Schadenfreude of the Times
This article is from the archive of The New York Sun before the launch of its new website in 2022. The Sun has neither altered nor updated such articles but will seek to correct any errors, mis-categorizations or other problems introduced during transfer.

It’s easy to see why the Daily News is throwing everything it’s got into the story of the scandal at Page Six of the New York Post. But what are New Yorkers to make of the New York Times? The Gray Lady fronted the topic for two days running and twice devoted a full broadsheet page of coverage inside the paper to the drama between billionaire Ronald Burkle and reporter Jared Paul Stern. By our count, at least 13 individual reporters have been named as contributing to the Times’s coverage. By yesterday the Times had run more than 10,000 words about Page Six. Over the same period, so far as we can tell, the Times ran just two sentences about the genocide in Darfur, a passing reference in the Times’s own gossip column. The Times ran but 4,000 words on the Israel election in a four-day period during which the vote took place. The German election last fall rated similar coverage, about 4,000 words over four days. While the Times had 13 reporters chasing a two-day-a-week freelancer for the Post it missed the news reported in yesterday’s New York Sun by our Josh Gerstein that a California judge had dismissed Senator Clinton from a lawsuit that had been brought against President Clinton relating to campaign fundraising improprieties. The Times has yet to acknowledge the scandal over the anti-Israel paper coauthored by the academic dean of Harvard’s Kennedy School of Government.

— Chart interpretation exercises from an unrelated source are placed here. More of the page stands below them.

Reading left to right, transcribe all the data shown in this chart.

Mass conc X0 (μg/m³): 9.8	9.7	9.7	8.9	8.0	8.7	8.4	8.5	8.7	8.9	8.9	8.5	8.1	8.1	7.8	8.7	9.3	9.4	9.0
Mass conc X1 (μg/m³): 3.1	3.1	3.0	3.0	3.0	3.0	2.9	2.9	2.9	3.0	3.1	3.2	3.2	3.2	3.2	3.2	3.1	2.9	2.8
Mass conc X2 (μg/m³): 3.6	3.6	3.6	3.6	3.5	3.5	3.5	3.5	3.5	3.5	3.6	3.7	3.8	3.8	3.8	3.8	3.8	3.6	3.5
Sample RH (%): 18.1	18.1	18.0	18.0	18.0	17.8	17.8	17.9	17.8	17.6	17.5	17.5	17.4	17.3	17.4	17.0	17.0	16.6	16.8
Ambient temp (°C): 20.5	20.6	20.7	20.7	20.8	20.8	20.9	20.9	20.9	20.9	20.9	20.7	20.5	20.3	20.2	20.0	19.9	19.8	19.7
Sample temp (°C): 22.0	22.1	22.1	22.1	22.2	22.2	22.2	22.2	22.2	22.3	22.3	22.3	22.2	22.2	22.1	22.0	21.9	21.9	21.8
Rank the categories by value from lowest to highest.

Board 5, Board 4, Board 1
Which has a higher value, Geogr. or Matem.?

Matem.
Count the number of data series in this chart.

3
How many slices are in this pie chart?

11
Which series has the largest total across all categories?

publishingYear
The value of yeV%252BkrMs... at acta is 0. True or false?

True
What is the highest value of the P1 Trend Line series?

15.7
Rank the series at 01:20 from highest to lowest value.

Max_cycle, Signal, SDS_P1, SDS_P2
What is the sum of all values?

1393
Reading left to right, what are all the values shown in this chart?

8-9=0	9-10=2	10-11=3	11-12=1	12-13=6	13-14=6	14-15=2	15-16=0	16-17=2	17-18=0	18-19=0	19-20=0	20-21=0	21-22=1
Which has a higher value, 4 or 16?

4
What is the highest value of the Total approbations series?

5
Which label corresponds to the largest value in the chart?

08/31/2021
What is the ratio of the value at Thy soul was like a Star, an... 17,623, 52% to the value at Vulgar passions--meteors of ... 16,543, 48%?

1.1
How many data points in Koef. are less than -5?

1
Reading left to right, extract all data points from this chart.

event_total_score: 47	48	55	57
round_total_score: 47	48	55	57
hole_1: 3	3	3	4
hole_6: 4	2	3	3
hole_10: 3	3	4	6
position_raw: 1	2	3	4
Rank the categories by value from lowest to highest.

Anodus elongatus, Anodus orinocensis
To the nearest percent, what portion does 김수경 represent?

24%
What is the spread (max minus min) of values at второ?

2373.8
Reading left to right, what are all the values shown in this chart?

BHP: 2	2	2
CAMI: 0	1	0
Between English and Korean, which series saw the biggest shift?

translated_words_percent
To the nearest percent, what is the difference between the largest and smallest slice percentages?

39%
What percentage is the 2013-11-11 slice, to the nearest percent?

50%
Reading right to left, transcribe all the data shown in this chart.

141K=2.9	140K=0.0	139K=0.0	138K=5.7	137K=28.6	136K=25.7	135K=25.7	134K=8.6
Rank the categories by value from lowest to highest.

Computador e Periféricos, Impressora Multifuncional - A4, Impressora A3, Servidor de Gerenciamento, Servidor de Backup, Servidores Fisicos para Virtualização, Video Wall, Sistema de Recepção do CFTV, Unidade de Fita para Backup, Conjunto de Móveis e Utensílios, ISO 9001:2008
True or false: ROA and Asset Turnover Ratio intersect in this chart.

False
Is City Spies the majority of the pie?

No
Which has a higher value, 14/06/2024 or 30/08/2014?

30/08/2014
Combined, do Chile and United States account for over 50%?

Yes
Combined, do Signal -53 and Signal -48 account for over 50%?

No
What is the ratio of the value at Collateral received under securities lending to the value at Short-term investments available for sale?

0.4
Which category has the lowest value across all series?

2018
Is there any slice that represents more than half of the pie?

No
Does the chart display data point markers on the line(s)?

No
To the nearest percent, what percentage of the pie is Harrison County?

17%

So how to explain the Times’s obsession with the Post? Are the machinations of the New York Post’s gossip column twice as important as the Israeli or German election? Is it schadenfreude, or payback for the Post’s coverage of the Times’s own recent troubles? Or does it reflect recognition that the Post, which has been sprouting such high-end retail advertising as Coach and Macy’s, has been gaining on the Times in the only Class A newspaper war in the country. This newspaper war is not only a tabloid war between the Daily News and the New York Post, but a war among at least four dailies for Manhattan, where the Post has a circulation that exceeds that of the Times and where there is a competition under way for readers and advertisers and for standing in the policy and political debates that animate the city. More and more of those readers and advertisers are heading for newspapers that want to lower their taxes, not increase them, as the Times does, and to newspapers that want to win the war against the terrorists, rather than describe the threats themselves as products of President Bush’s imagination, as the Times does. We’re enjoying being in this newspaper war ourselves, even if in a modest way. The fact that the Gray Lady has become obsessed with the Post is a sign that things are changing faster in this town than was predicted not so long ago.